These habits aren't language features; they're disciplines you build over time. Go's design makes them necessary; following them is what gets you to "boring concurrency" — the state where concurrent code in your project is no scarier than synchronous code.

21. Recap

  • A "scope" is a structured-concurrency primitive: an object that owns its children and waits for them on close.
  • Building a scope on errgroup is easy; making it enforce its contract is hard because Go can't compile-check it.
  • Cancellation and completion are orthogonal; structured concurrency needs both.
  • A library scope.Run plus discipline gets you most of the safety of a language feature.
  • Composition is the key property: scopes nest cleanly via the context graph.
  • For long-lived background work, build a supervisor pattern on top of scopes.
  • Senior-level habits: ask who owns each goroutine, design APIs that prevent leaks by construction, think in cancellation graphs.

The Professional page makes this concrete with production-grade patterns: lint rules, observability, supervision-tree sketches, and the policies that turn the discipline into a team standard.

22. Case study: rewriting an HTTP backend for full structured concurrency

To make all the abstract material concrete, here is a small backend service rewritten in three increasingly structured forms. The service does the following: on each /profile/:id request, fetch the user profile, their last ten posts, their friend list, and their notification count, all in parallel.
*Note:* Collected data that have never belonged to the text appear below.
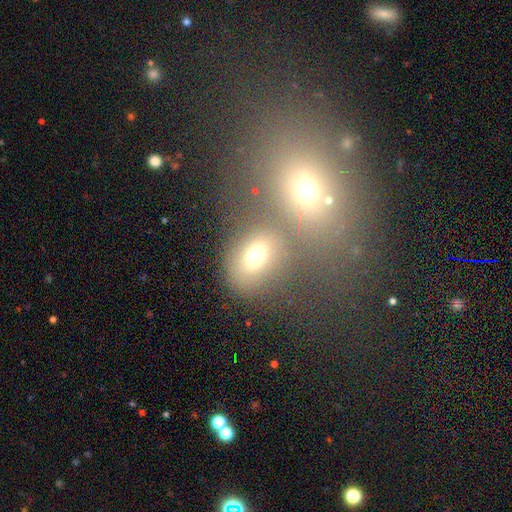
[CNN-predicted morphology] A smooth galaxy with no disk features (70%) that is in between round and cigar-shaped (66%). Merging: none (58%).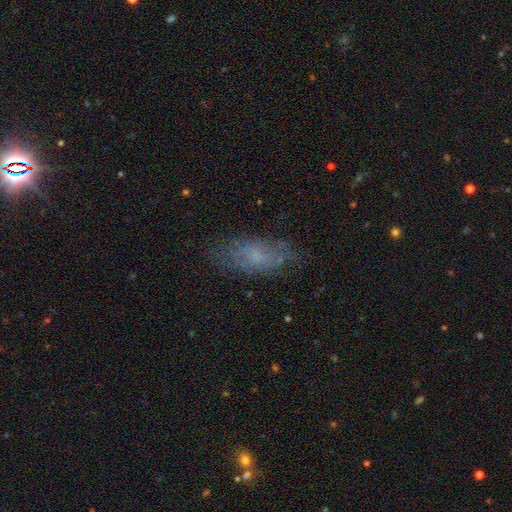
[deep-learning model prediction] A smooth galaxy with no disk features (51%) that is in between round and cigar-shaped (81%). Merging: none (69%).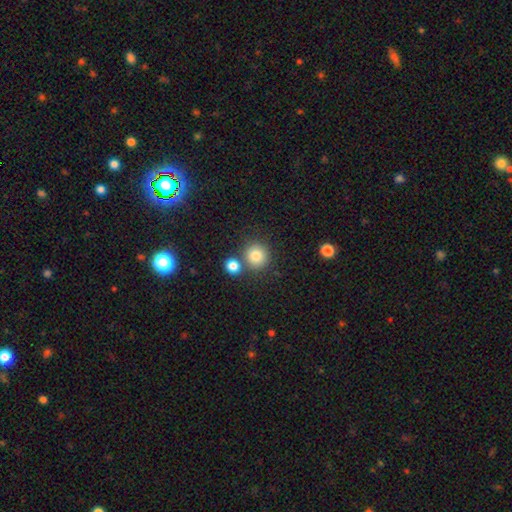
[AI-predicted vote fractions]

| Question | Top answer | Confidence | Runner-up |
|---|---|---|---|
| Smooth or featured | smooth | 82% | star or artifact (11%) |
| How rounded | round | 92% | in between (7%) |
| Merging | none | 72% | merger (17%) |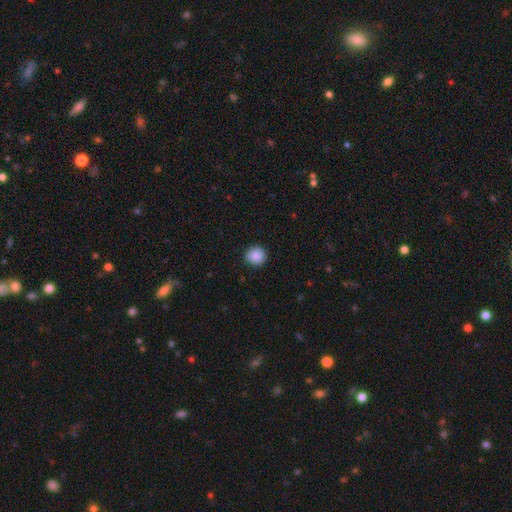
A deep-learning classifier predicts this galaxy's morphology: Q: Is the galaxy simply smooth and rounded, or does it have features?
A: smooth — 89%.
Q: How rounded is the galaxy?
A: round — 89%.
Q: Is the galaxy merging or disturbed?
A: none — 90%.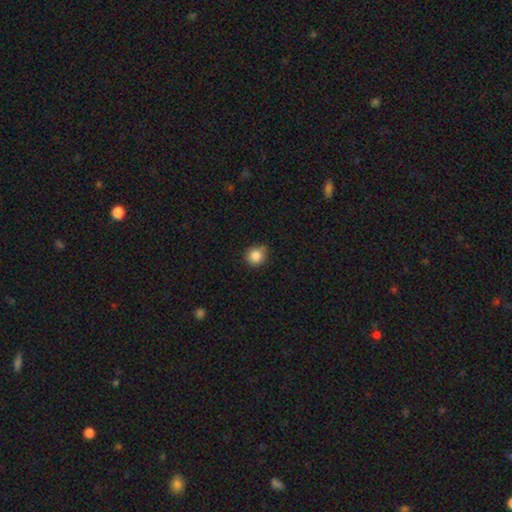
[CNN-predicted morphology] This appears to be a smooth galaxy with no disk features (85%) that is round (88%). Merging: none (74%).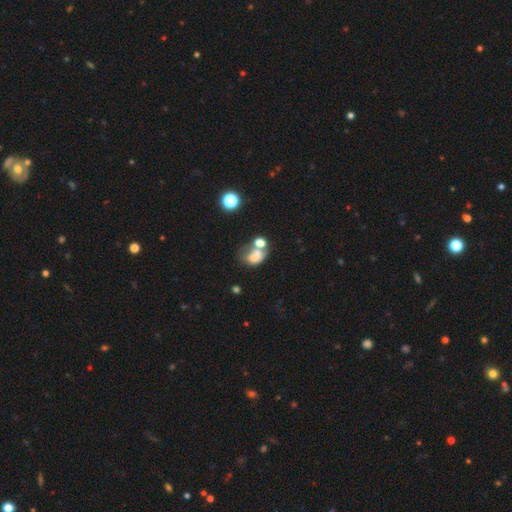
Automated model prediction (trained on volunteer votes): Smooth or featured: smooth — 59% (featured or disk — 27%)
How rounded: in between — 68% (round — 31%)
Merging: merger — 52% (none — 19%)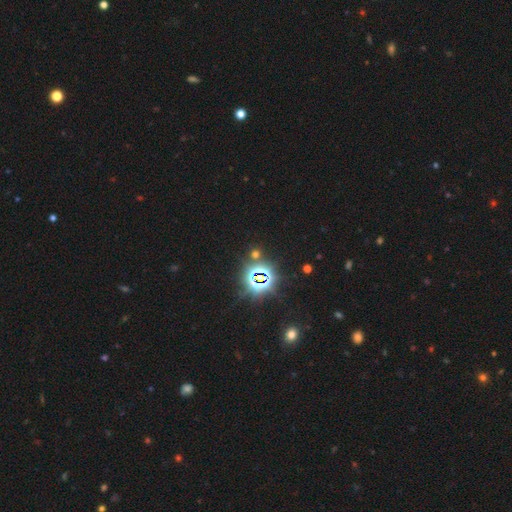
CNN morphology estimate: smooth_or_featured: star or artifact (p=0.80) [alt: smooth p=0.13]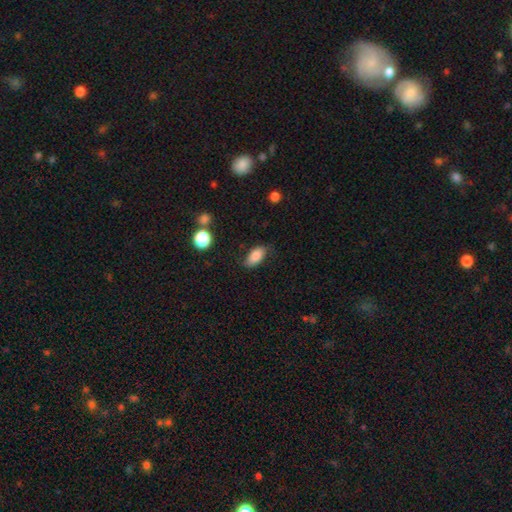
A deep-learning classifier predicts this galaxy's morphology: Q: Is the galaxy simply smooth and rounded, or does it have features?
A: smooth — 82%.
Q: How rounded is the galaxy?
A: in between — 90%.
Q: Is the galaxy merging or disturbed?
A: none — 72%.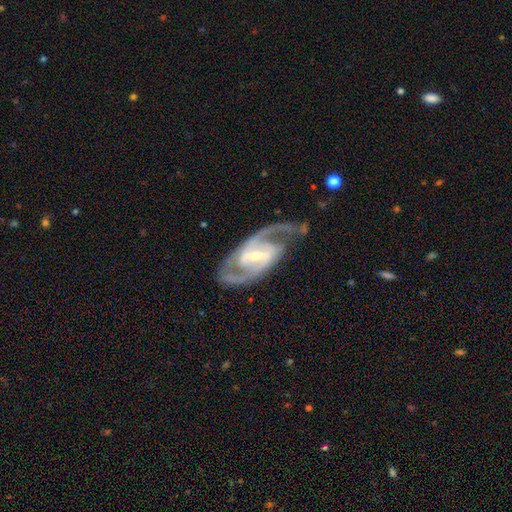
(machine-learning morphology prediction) Overall: featured or disk (92%). Edge-on disk: no (96%). Bar: strong (52%; weak 37%). Spiral arms: yes (98%). Spiral arm count: 2 (90%). Spiral winding: medium (59%; tight 27%). Bulge size: small (63%; moderate 32%). Merging: none (75%).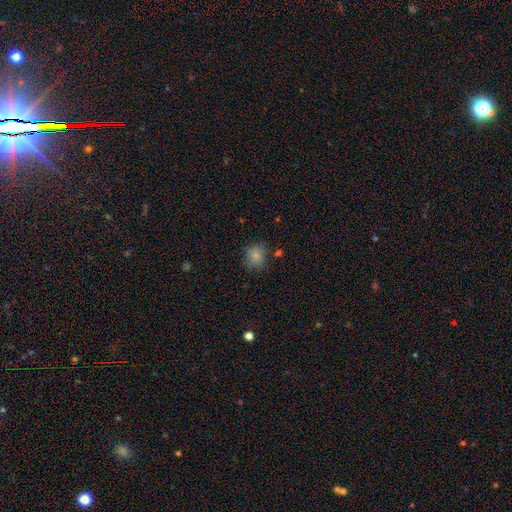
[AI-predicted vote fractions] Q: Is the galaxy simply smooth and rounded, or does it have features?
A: smooth — 82%.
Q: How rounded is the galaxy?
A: round — 74%.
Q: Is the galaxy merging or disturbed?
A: none — 75%.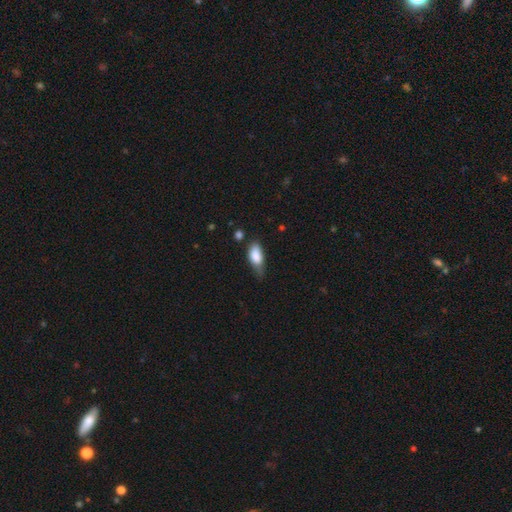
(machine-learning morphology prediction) Smooth or featured? smooth (83%)
How rounded? in between (86%)
Merging? minor disturbance (44%)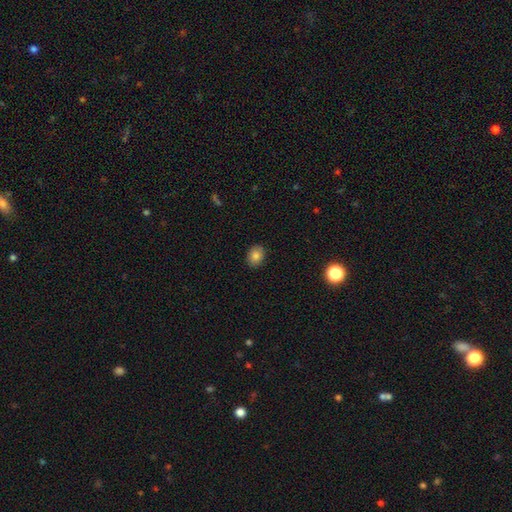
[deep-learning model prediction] Smooth or featured: smooth — 83% (star or artifact — 10%)
How rounded: in between — 58% (round — 41%)
Merging: none — 89% (minor disturbance — 8%)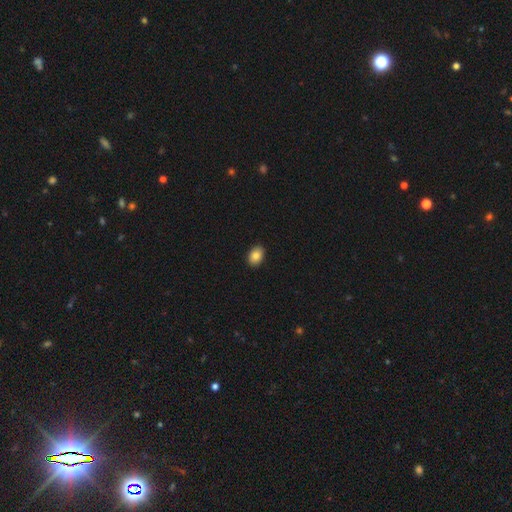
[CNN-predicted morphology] Smooth or featured?
  - smooth: 85% *
  - star or artifact: 8%
  - featured or disk: 7%
How rounded?
  - in between: 80% *
  - round: 19%
  - cigar-shaped: 1%
Merging?
  - none: 90% *
  - minor disturbance: 7%
  - major disturbance: 2%
  - merger: 1%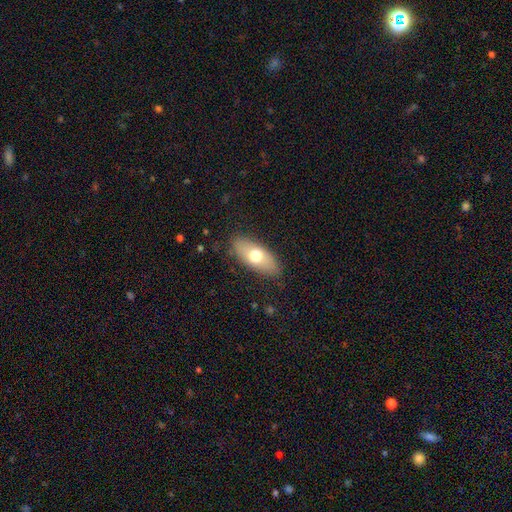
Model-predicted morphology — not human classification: This appears to be a smooth galaxy with no disk features (66%) that is in between round and cigar-shaped (82%). Merging: none (84%).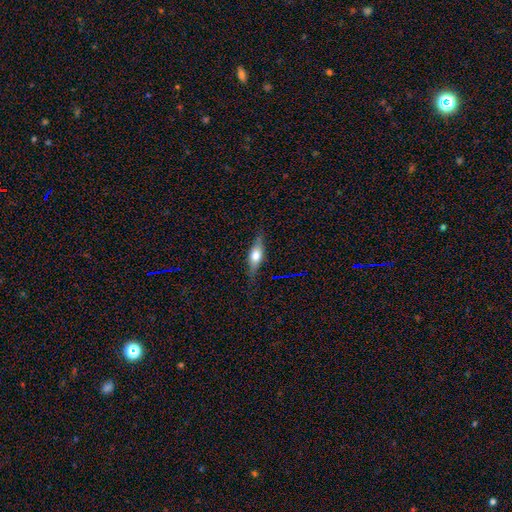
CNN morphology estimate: This is possibly a smooth galaxy (50%). How rounded: possibly in between (56%). Merging: likely none (78%).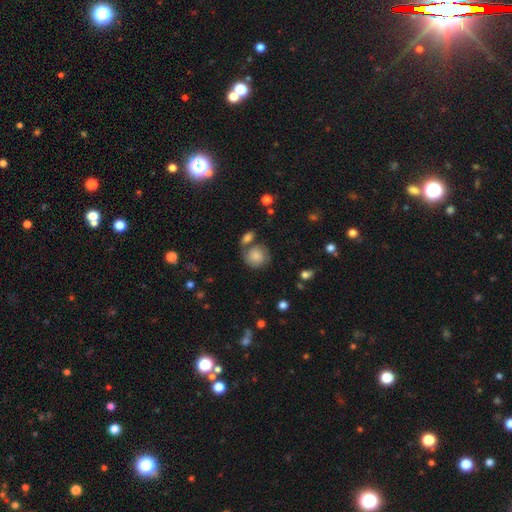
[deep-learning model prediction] A smooth galaxy with no disk features (71%) that is round (81%).

Vote fractions:
- Smooth or featured? smooth: 71% / featured or disk: 20% / star or artifact: 9%
- How rounded? round: 81% / in between: 17% / cigar-shaped: 1%
- Merging? none: 57% / merger: 20% / minor disturbance: 16% / major disturbance: 7%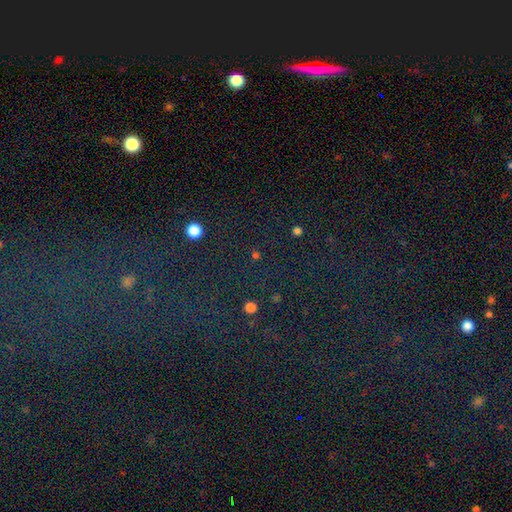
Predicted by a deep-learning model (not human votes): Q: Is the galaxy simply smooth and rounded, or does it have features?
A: star or artifact — 65%.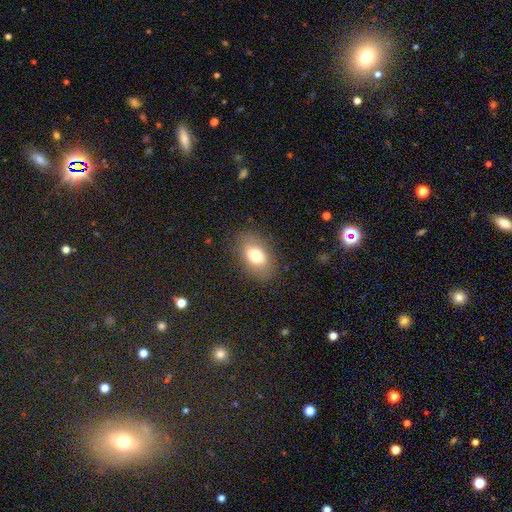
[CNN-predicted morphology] smooth 75%, featured or disk 15%, star or artifact 10%. Down the decision tree: how rounded — in between (85%); merging — none (82%).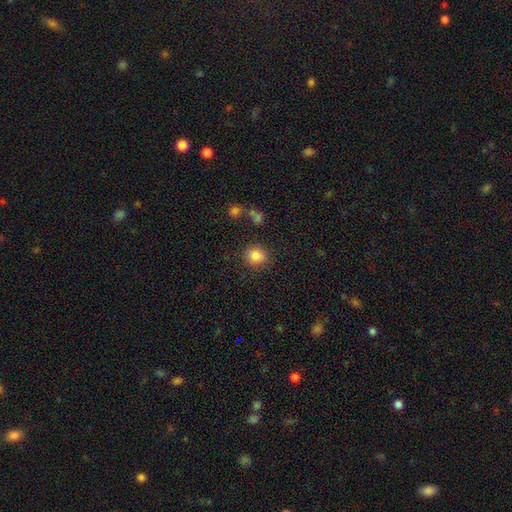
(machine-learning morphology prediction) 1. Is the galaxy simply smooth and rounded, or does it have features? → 85% smooth, 10% star or artifact, 5% featured or disk.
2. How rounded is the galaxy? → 80% round, 19% in between, 1% cigar-shaped.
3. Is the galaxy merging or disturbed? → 85% none, 9% minor disturbance, 4% major disturbance, 3% merger.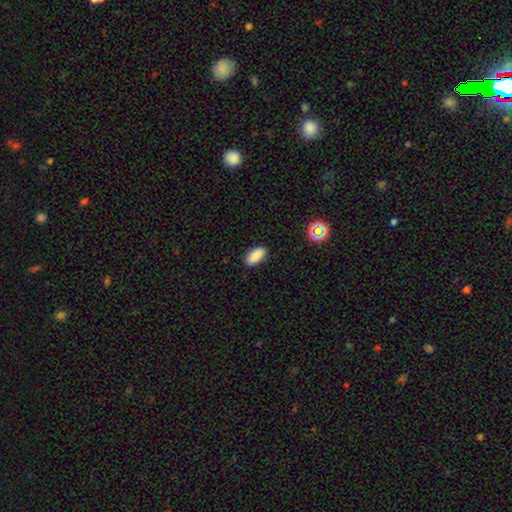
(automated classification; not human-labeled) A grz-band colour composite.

Return them as one JSON response.

22.1 Version A — bare go and shared mutex

The pre-structured version:

type ProfileResponse struct {
    User          User
    Posts         []Post
    Friends       []Friend
    Notifications int
}

func (h *Handler) Profile(w http.ResponseWriter, r *http.Request) {
    id := mux.Vars(r)["id"]
    var (
        mu sync.Mutex
        resp ProfileResponse
        errs []error
    )
    var wg sync.WaitGroup

    wg.Add(4)
    go func() {
        defer wg.Done()
        u, err := h.users.Get(id)
        mu.Lock()
        if err != nil { errs = append(errs, err) } else { resp.User = u }
        mu.Unlock()
    }()
    go func() {
        defer wg.Done()
        p, err := h.posts.For(id, 10)
        mu.Lock()
        if err != nil { errs = append(errs, err) } else { resp.Posts = p }
        mu.Unlock()
    }()
    go func() {
        defer wg.Done()
        f, err := h.friends.Of(id)
        mu.Lock()
        if err != nil { errs = append(errs, err) } else { resp.Friends = f }
        mu.Unlock()
    }()
    go func() {
        defer wg.Done()
        n, err := h.notifs.Count(id)
        mu.Lock()
        if err != nil { errs = append(errs, err) } else { resp.Notifications = n }
        mu.Unlock()
    }()

    wg.Wait()
    if len(errs) > 0 {
        http.Error(w, errs[0].Error(), 500)
        return
    }
    json.NewEncoder(w).Encode(resp)
}

Bugs and smells:

  • No context propagation. Slow downstream calls can't be cancelled when the client disconnects.
  • No deadline. A single slow service ruins every request.
  • All four goroutines run to completion even if one fails immediately.
  • Heavy boilerplate around mutex + slice + error handling.
  • Loop-variable bug isn't present here (each block has its own variables) but the pattern doesn't scale to dynamic fan-out.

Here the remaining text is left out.